Around 1880, the building was purchased by Frederick Constance Peters from Kent, England. Apart from building several structures in Lenox (most notably the original Talbot’s retail clothing store, modeled after his ancestral home), Mr. Peters was a real estate speculator and entrepreneur. After having the Tavern moved to its current location in 1880, he added the Victorian front of the building in the late 1880s. It was his intent to provide lodging for the secretaries of the wealthy owners of the Berkshire Cottages such as Elm Court, Belvoir Terrace, Ventfort Hall, Belfontaine and Blantyre.

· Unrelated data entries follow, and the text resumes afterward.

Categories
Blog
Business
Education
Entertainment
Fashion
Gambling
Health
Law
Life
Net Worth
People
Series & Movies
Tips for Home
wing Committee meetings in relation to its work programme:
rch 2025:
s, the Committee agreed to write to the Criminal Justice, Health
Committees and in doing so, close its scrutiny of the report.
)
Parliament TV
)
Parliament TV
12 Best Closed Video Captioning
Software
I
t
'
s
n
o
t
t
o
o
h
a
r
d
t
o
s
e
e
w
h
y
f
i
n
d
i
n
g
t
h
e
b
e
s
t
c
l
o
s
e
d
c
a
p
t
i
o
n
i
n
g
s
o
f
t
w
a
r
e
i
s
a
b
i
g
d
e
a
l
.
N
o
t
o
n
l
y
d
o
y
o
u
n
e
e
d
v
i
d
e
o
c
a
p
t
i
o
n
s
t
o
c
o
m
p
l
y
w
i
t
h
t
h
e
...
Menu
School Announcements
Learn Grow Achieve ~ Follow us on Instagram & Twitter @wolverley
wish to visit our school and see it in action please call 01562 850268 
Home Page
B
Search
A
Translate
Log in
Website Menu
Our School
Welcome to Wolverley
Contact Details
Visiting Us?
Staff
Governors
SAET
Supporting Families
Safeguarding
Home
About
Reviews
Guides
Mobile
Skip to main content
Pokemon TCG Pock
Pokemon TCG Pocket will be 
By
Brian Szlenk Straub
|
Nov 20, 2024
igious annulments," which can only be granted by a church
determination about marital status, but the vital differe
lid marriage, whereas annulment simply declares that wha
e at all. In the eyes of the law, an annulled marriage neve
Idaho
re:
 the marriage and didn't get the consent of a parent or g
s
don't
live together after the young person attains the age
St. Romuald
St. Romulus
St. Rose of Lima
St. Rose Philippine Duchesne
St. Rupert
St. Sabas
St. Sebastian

The original stone wall surrounding the present-day garage, defines the boundaries of a stable that Mr. Peters built to house horses for hire. The original hitching post can be found on the side of the Inn. From the early 1930s, which saw the departure of the wealthy cottagers and the Gilded Age from Lenox, Mr. Peters’ children and grandchildren summered here until World War II made travel from their home in Pennsylvania prohibitive. After the war, the home was sold and began its life formally as a bed and breakfast.

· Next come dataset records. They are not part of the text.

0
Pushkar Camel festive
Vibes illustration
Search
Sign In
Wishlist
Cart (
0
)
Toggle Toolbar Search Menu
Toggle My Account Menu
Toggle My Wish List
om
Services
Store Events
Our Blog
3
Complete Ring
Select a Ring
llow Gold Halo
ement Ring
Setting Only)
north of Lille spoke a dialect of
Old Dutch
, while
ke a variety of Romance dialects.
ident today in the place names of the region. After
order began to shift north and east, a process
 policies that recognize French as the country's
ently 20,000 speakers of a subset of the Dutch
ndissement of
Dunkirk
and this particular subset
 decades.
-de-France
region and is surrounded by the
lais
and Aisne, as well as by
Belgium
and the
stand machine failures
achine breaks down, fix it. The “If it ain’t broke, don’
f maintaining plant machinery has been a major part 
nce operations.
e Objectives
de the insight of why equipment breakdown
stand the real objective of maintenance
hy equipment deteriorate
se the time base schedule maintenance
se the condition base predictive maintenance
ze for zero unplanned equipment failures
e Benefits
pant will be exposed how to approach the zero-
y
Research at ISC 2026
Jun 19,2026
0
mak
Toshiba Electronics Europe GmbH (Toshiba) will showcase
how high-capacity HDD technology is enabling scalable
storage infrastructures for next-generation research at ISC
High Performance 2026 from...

Between 1946 and October 1996, the inn, then known as Quincy Lodge (named for Mrs. Deborah Quincy, an influential resident of Lenox in the 1880′s) experienced multiple owners. After a 1986 fire destroyed much of the third floor, the Inn was rebuilt and reopened as The Rookwood Inn. The renovated inn was named for an arts and crafts pottery company which operated in Cincinnati, Ohio from the late 1880′s until about 1940.

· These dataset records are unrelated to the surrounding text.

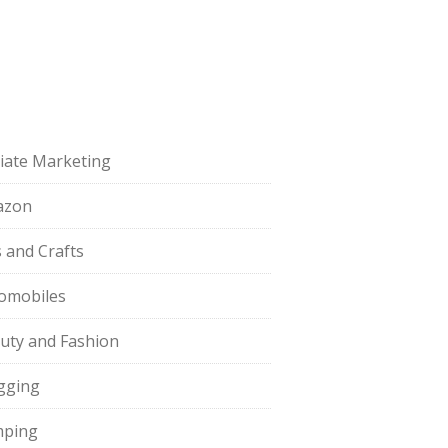
iliate Marketing
azon
s and Crafts
omobiles
uty and Fashion
gging
ping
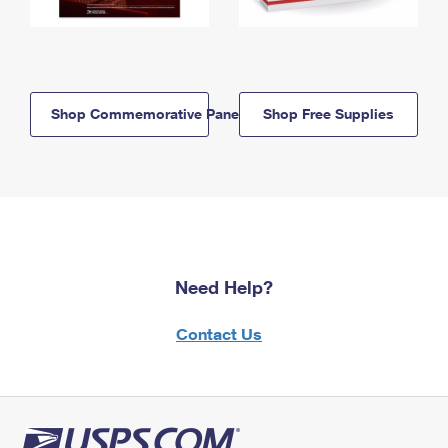
Shop Commemorative Panels
Shop Free Supplies
Need Help?
Contact Us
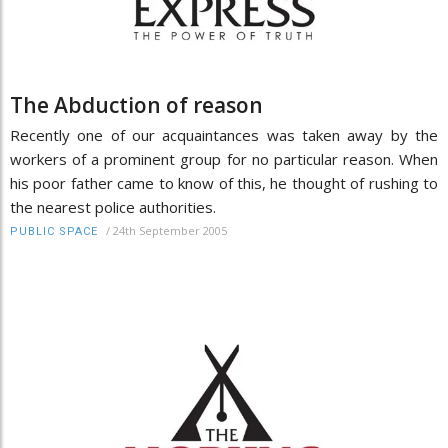
The Abduction of reason
Recently one of our acquaintances was taken away by the
workers of a prominent group for no particular reason. When
his poor father came to know of this, he thought of rushing to
the nearest police authorities.
/
24th September 2005
PUBLIC SPACE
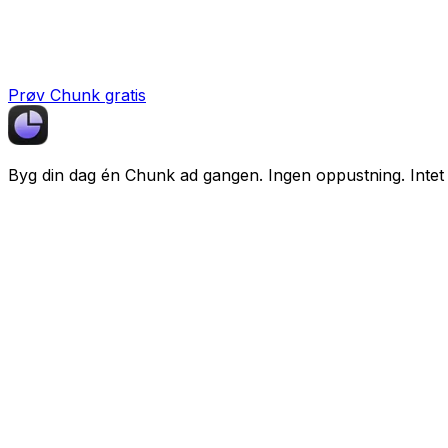
Prøv Chunk gratis
Byg din dag én
Chunk
ad gangen. Ingen oppustning. Intet 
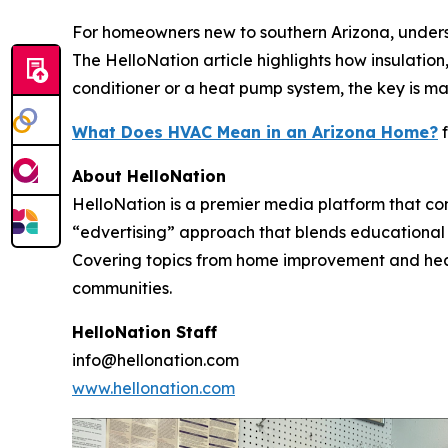
For homeowners new to southern Arizona, unders
The HelloNation article highlights how insulati
conditioner or a heat pump system, the key is ma
What Does HVAC Mean in an Arizona Home?
f
About HelloNation
HelloNation is a premier media platform that con
“edvertising” approach that blends educational c
Covering topics from home improvement and healt
communities.
HelloNation Staff
info@hellonation.com
www.hellonation.com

In October, 1996, Amy and her late husband Stephen, along with their daughters, Nina and Maya, took over as owners and Innkeepers, fulfilling a long-time dream.
The inn has been totally renovated and furnished with English and American antiques, Oriental rugs, and period wallpapers. The exterior with its “Painted Lady” facade (multicolor paint treatment reminiscent of the Victorian palette is fitting for a building of her character. In 2001, five of the seven third floor rooms were renovated. The exterior walls of two tavern rooms were bumped out; their sloped knee walls were eliminated and replaced with additional seating areas and corner cast iron gas fireplaces. Televisions were installed behind cabinet doors above the fireplaces. The third floor two-level turret room, “Revels Retreat,” was also remodeled. It finally has an entry hall with a large closet. The bedroom has a lovely gas fireplace with a beautiful wooden mantle.
Our family is proud to be the caretakers, stewards of this treasure of architectural history known as The Rookwood Inn.